Publié le 2025-10-10 16:59:00. Donald Trump a ravivé les tensions au sein de l’OTAN en menaçant d’exclure l’Espagne de l’alliance pour non-respect de ses exigences en matière de dépenses militaires, soulevant des inquiétudes quant à la cohésion de l’organisation.
- Donald Trump a suggéré que l’Espagne pourrait être expulsée de l’OTAN si elle ne respecte pas l’objectif de dépenses militaires de 5 % du PIB.
- L’Espagne, qui consacre actuellement 1,3 % de son PIB à la défense, rejette cet objectif, le considérant incompatible avec son modèle social.
- Ces remarques s’inscrivent dans une stratégie de pression de Washington sur ses alliés européens concernant le partage des charges de défense.
Lors d’une rencontre avec le président finlandais Alexander Stubb, le président américain a vivement critiqué le retard de l’Espagne dans ses engagements militaires au sein de l’Organisation du Traité de l’Atlantique Nord (OTAN). Il a appelé les alliés européens à faire pression sur Madrid pour qu’elle atteigne le nouvel objectif de 5 % du Produit Intérieur Brut (PIB) consacré à la défense, un seuil qu’il défend depuis le début de l’année pour renforcer la capacité d’autodéfense du continent.
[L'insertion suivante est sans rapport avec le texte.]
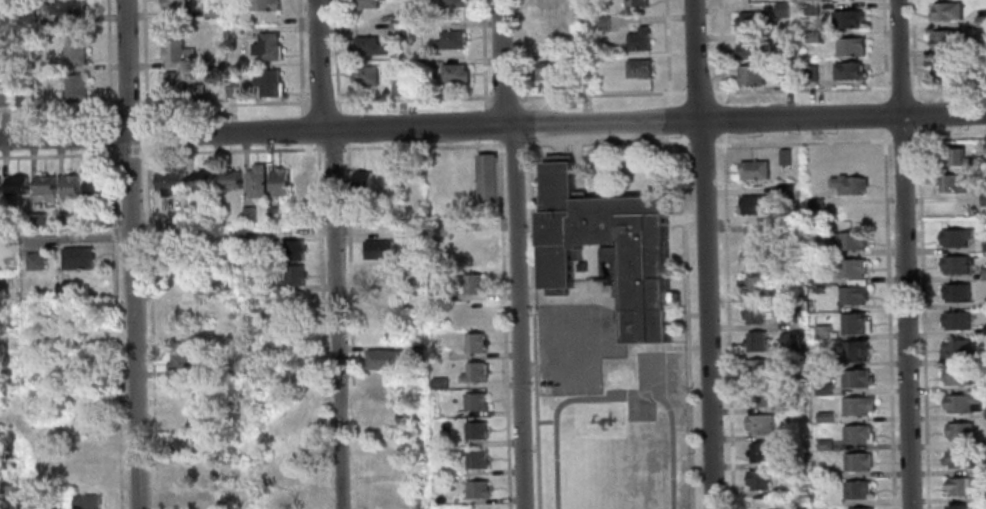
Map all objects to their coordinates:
building: (635, 2)
building: (364, 3)
building: (450, 3)
building: (548, 3)
building: (172, 4)
building: (263, 5)
building: (67, 7)
building: (810, 8)
building: (780, 10)
building: (210, 11)
building: (945, 11)
building: (25, 16)
building: (844, 19)
building: (751, 21)
building: (980, 22)
building: (600, 24)
building: (419, 26)
building: (396, 27)
building: (242, 32)
building: (549, 34)
building: (812, 37)
building: (637, 39)
building: (943, 39)
building: (449, 40)
building: (266, 46)
building: (366, 46)
building: (849, 46)
building: (751, 48)
building: (174, 49)
building: (74, 50)
road: (882, 50)
road: (911, 50)
road: (665, 52)
road: (719, 52)
road: (516, 53)
road: (334, 55)
road: (482, 55)
road: (298, 57)
building: (212, 59)
road: (106, 61)
road: (143, 61)
road: (500, 62)
road: (318, 64)
building: (419, 64)
building: (945, 66)
building: (637, 68)
building: (550, 69)
building: (847, 70)
building: (453, 73)
building: (751, 73)
building: (810, 73)
building: (981, 73)
building: (364, 75)
building: (785, 76)
building: (267, 83)
building: (582, 84)
building: (179, 86)
road: (947, 86)
road: (897, 87)
building: (74, 88)
building: (399, 88)
road: (798, 89)
building: (231, 90)
road: (696, 92)
road: (599, 94)
road: (502, 97)
building: (5, 98)
building: (20, 98)
road: (410, 99)
road: (318, 102)
road: (221, 103)
road: (125, 106)
road: (57, 108)
road: (883, 108)
road: (721, 113)
road: (914, 113)
road: (667, 119)
road: (747, 119)
road: (522, 122)
road: (490, 124)
road: (340, 127)
road: (307, 129)
road: (254, 131)
road: (109, 133)
road: (145, 133)
road: (668, 136)
road: (947, 139)
road: (607, 140)
road: (899, 141)
road: (800, 143)
road: (511, 144)
road: (699, 146)
road: (421, 147)
road: (330, 149)
road: (229, 150)
road: (127, 154)
building: (984, 154)
road: (57, 156)
building: (951, 156)
building: (783, 157)
building: (848, 159)
building: (752, 170)
building: (201, 179)
building: (229, 179)
building: (168, 181)
building: (255, 181)
building: (278, 181)
building: (486, 181)
building: (361, 182)
building: (301, 183)
building: (949, 183)
building: (15, 185)
building: (844, 185)
building: (92, 186)
building: (43, 187)
building: (69, 187)
building: (411, 187)
building: (785, 191)
building: (982, 198)
building: (753, 204)
building: (814, 204)
building: (248, 214)
building: (271, 214)
road: (111, 216)
building: (176, 218)
building: (64, 219)
building: (37, 220)
building: (98, 221)
road: (117, 236)
building: (954, 238)
building: (849, 240)
building: (984, 244)
building: (377, 249)
building: (634, 249)
building: (292, 250)
building: (181, 251)
road: (130, 254)
building: (474, 254)
road: (704, 254)
road: (902, 254)
building: (75, 257)
building: (754, 258)
building: (33, 261)
building: (952, 265)
building: (583, 268)
building: (850, 268)
building: (377, 270)
building: (983, 274)
building: (293, 275)
building: (472, 284)
building: (754, 286)
building: (816, 289)
building: (955, 293)
building: (438, 295)
building: (788, 295)
building: (851, 295)
building: (984, 301)
building: (378, 308)
building: (474, 314)
building: (753, 314)
road: (517, 316)
road: (921, 317)
building: (788, 318)
road: (335, 319)
building: (954, 320)
road: (503, 323)
road: (531, 323)
building: (853, 324)
road: (150, 326)
road: (320, 326)
road: (348, 326)
road: (684, 326)
building: (984, 329)
road: (600, 331)
building: (821, 332)
road: (542, 335)
road: (567, 335)
building: (755, 341)
building: (789, 341)
building: (473, 343)
parking lot: (576, 346)
road: (676, 348)
building: (954, 349)
building: (417, 351)
building: (853, 351)
building: (438, 353)
building: (984, 357)
building: (383, 359)
building: (179, 361)
building: (754, 369)
building: (211, 370)
building: (473, 372)
road: (647, 373)
building: (956, 376)
building: (854, 379)
building: (438, 382)
building: (984, 386)
building: (822, 389)
road: (612, 397)
building: (756, 397)
building: (473, 402)
building: (791, 403)
building: (961, 403)
building: (856, 406)
building: (984, 413)
building: (823, 417)
road: (536, 421)
building: (759, 425)
building: (474, 430)
building: (957, 431)
building: (855, 434)
building: (183, 444)
building: (823, 445)
building: (230, 450)
building: (982, 452)
building: (758, 453)
building: (476, 459)
building: (958, 459)
building: (856, 462)
building: (285, 467)
building: (824, 472)
building: (757, 480)
road: (123, 484)
building: (963, 486)
building: (476, 490)
building: (856, 490)
road: (118, 496)
building: (285, 496)
building: (9, 498)
building: (187, 498)
building: (85, 501)
building: (760, 504)
building: (223, 505)
building: (955, 507)
building: (51, 508)
building: (480, 508)
building: (861, 508)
Cette initiative s’oppose frontalement à la position du Premier ministre espagnol, Pedro Sánchez, qui a qualifié cette cible d’« incompatible avec notre État-providence et notre vision du monde ». L’Espagne se situe actuellement bien en deçà des 2 % du PIB considérés comme la norme actuelle de l’OTAN, consacrant seulement 1,3 % de son budget à la défense.
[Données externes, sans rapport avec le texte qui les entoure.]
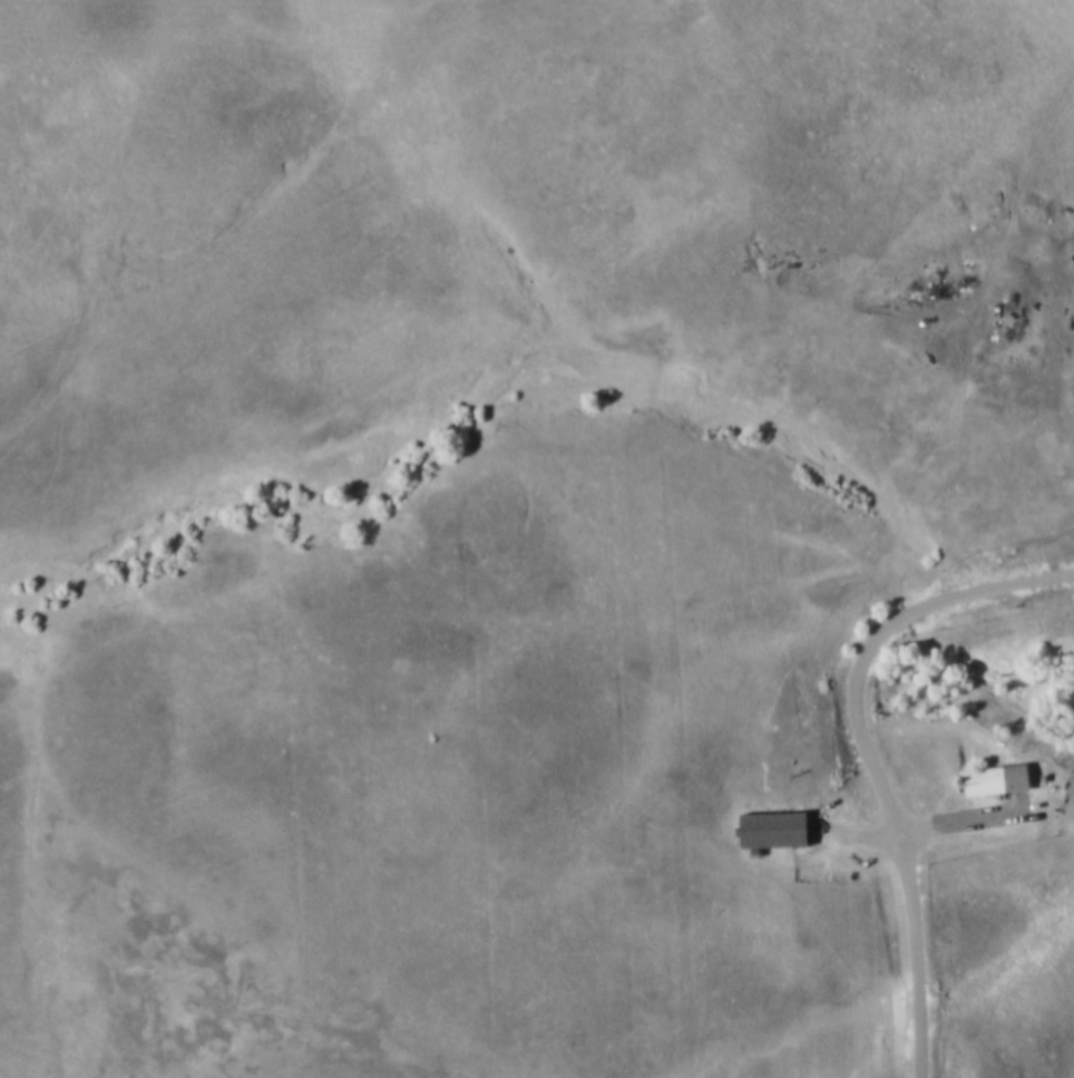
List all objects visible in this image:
road: (1018, 171)
road: (878, 757)
building: (1002, 779)
building: (777, 829)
Cette divergence souligne un fossé grandissant entre les États-Unis et plusieurs de leurs partenaires européens sur la répartition des efforts de défense. Une éventuelle exclusion de l’Espagne, membre fondateur de l’Union européenne et acteur majeur de la sécurité en Europe du Sud, aurait des répercussions notables sur la cohésion géographique et politique de l’alliance. Les propos de Donald Trump s’inscrivent dans une politique étrangère américaine axée sur le levier de la négociation, laissant entendre que les alliés ne répondant pas à ses attentes militaires s’exposent à des conséquences concrètes.
Ces déclarations ont suscité diverses réactions à l’échelle internationale. En Europe, plusieurs diplomates ont exprimé en privé leur crainte que ces commentaires ne viennent « politiser la solidarité de l’OTAN », alors que le continent fait face à des menaces sécuritaires émanant de la Russie et à une instabilité accrue en Afrique du Nord. À Madrid, les responsables ont tendu à minimiser ces propos, les qualifiant de rhétorique de campagne électorale. Du côté des analystes de défense, bien que Donald Trump ne puisse pas expulser unilatéralement un membre de l’OTAN, ses déclarations ont un poids politique indéniable, susceptible d’éroder la confiance au sein de l’alliance.
Les commentaires de Donald Trump devraient faire l’objet de discussions privées entre responsables de l’OTAN avant la prochaine réunion des ministres de la Défense à Bruxelles. Bien qu’aucune mesure formelle contre l’Espagne ne soit officiellement à l’ordre du jour, la pression exercée par Washington est susceptible de s’intensifier, notamment si d’autres États membres ne parviennent pas à atteindre le nouvel objectif fixé par le président américain. Ces informations proviennent de Reuters.